'''
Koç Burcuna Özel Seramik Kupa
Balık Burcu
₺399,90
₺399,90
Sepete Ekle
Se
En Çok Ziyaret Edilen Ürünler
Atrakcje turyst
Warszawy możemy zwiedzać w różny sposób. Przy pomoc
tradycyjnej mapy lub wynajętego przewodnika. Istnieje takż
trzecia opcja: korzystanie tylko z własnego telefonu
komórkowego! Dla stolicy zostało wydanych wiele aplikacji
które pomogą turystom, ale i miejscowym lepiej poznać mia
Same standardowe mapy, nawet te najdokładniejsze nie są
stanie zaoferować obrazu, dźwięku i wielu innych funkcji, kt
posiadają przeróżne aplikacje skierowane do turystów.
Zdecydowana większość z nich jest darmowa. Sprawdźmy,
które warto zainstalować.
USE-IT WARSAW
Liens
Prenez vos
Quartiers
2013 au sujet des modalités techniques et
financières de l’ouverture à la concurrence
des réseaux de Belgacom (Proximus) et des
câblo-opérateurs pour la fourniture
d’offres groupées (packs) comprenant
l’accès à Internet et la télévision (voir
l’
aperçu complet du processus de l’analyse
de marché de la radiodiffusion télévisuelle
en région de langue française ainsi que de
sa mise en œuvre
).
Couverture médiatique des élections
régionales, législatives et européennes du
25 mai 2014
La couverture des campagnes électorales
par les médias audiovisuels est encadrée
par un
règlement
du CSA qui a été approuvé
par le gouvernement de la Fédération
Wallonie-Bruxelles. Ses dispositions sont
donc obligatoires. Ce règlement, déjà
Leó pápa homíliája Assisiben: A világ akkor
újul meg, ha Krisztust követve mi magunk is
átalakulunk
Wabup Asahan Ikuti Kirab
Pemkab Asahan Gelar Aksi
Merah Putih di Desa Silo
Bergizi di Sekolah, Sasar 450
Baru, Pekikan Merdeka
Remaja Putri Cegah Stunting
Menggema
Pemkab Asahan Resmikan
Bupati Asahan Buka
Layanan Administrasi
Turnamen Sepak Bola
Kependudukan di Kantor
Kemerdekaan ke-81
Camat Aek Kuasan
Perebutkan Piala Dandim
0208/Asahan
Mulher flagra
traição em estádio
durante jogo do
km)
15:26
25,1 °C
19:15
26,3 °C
'''
What to do —
Your answer should be one number: how many lines above contain "Pemkab".

Expected output —
2